Element location listings

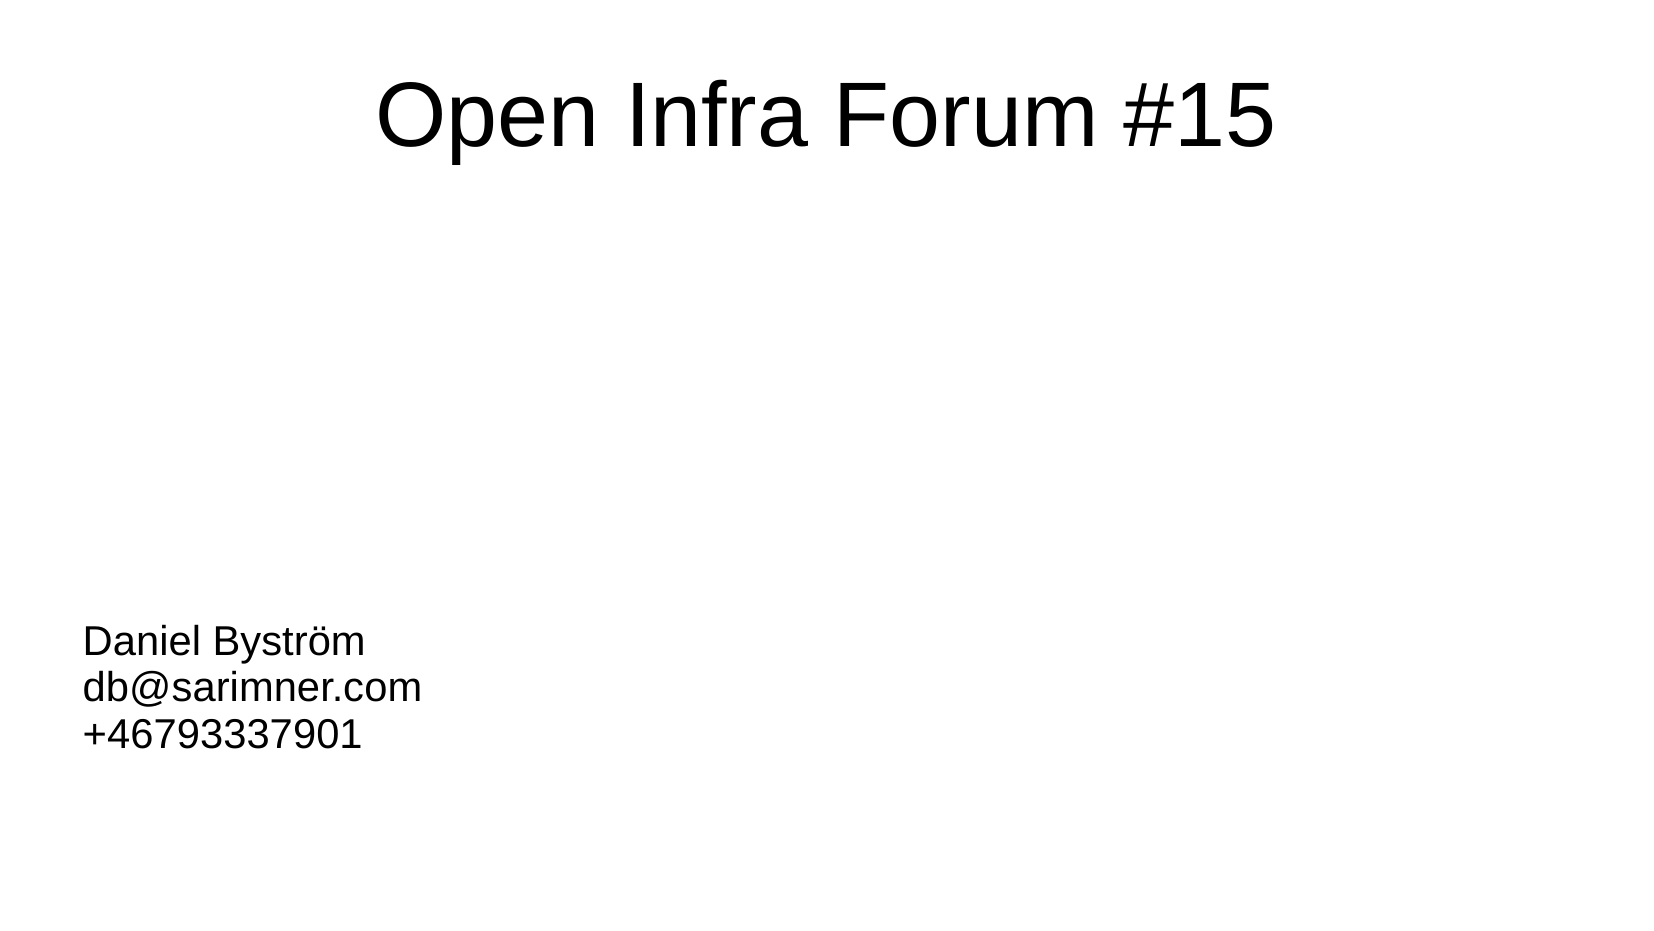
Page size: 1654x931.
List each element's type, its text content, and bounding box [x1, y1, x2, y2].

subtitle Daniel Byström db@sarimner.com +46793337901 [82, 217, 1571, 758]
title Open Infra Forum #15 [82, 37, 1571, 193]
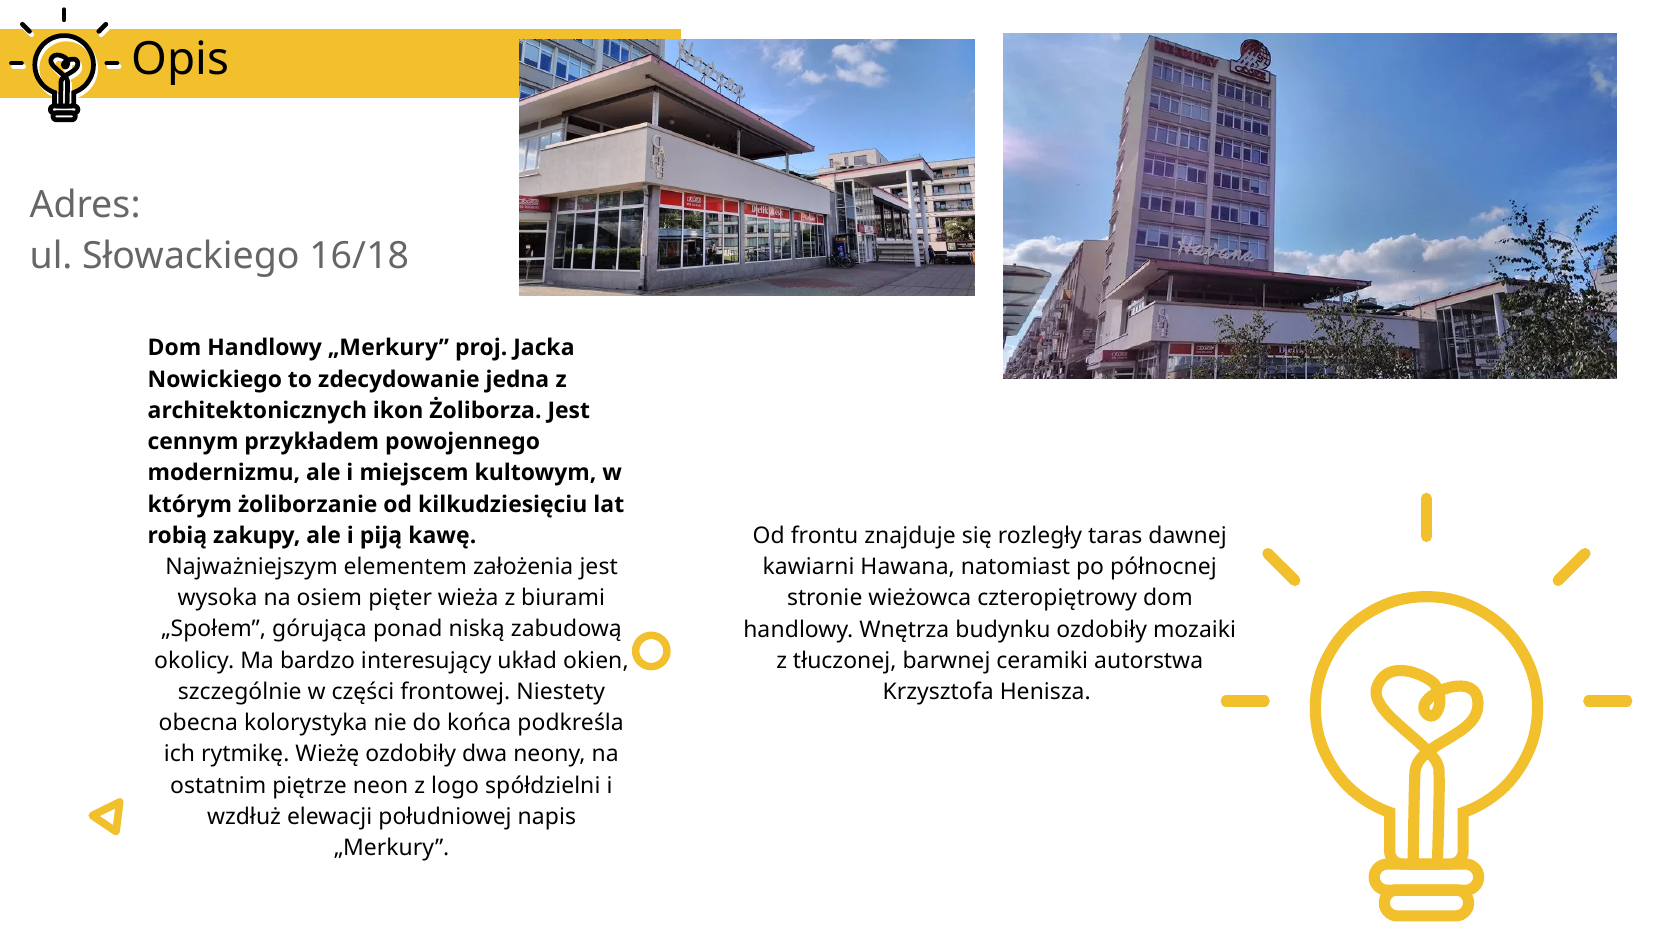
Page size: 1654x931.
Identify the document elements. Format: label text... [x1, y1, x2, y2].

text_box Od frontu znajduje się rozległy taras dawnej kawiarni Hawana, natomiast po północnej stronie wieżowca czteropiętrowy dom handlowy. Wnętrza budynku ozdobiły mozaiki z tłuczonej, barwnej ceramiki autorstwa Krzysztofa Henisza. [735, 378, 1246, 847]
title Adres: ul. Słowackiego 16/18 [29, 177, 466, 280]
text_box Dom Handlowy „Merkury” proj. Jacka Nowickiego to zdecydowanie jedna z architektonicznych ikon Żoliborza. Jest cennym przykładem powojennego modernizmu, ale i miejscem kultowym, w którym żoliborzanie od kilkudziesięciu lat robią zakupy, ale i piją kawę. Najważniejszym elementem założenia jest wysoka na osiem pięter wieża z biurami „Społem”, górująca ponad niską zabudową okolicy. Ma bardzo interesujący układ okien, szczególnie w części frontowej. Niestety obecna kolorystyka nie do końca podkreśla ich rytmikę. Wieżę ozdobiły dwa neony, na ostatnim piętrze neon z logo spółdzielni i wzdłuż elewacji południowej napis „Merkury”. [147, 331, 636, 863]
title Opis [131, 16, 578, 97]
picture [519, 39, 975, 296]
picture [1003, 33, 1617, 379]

**Task objective:**
Rewrite all the rows with "Page size" changed to "Canvas size" and everything else left as it is. Leave the pictures out of your answer.

**The solution:**
Canvas size: 1654x931.
List each element's type, its text content, and bounding box [x1, y1, x2, y2].

subtitle Daniel Byström db@sarimner.com +46793337901 [82, 217, 1571, 758]
title Open Infra Forum #15 [82, 37, 1571, 193]
Canvas size: 1654x931.
Identify the document elements. Format: label text... [x1, y1, x2, y2].

text_box Od frontu znajduje się rozległy taras dawnej kawiarni Hawana, natomiast po północnej stronie wieżowca czteropiętrowy dom handlowy. Wnętrza budynku ozdobiły mozaiki z tłuczonej, barwnej ceramiki autorstwa Krzysztofa Henisza. [735, 378, 1246, 847]
title Adres: ul. Słowackiego 16/18 [29, 177, 466, 280]
text_box Dom Handlowy „Merkury” proj. Jacka Nowickiego to zdecydowanie jedna z architektonicznych ikon Żoliborza. Jest cennym przykładem powojennego modernizmu, ale i miejscem kultowym, w którym żoliborzanie od kilkudziesięciu lat robią zakupy, ale i piją kawę. Najważniejszym elementem założenia jest wysoka na osiem pięter wieża z biurami „Społem”, górująca ponad niską zabudową okolicy. Ma bardzo interesujący układ okien, szczególnie w części frontowej. Niestety obecna kolorystyka nie do końca podkreśla ich rytmikę. Wieżę ozdobiły dwa neony, na ostatnim piętrze neon z logo spółdzielni i wzdłuż elewacji południowej napis „Merkury”. [147, 331, 636, 863]
title Opis [131, 16, 578, 97]
picture [519, 39, 975, 296]
picture [1003, 33, 1617, 379]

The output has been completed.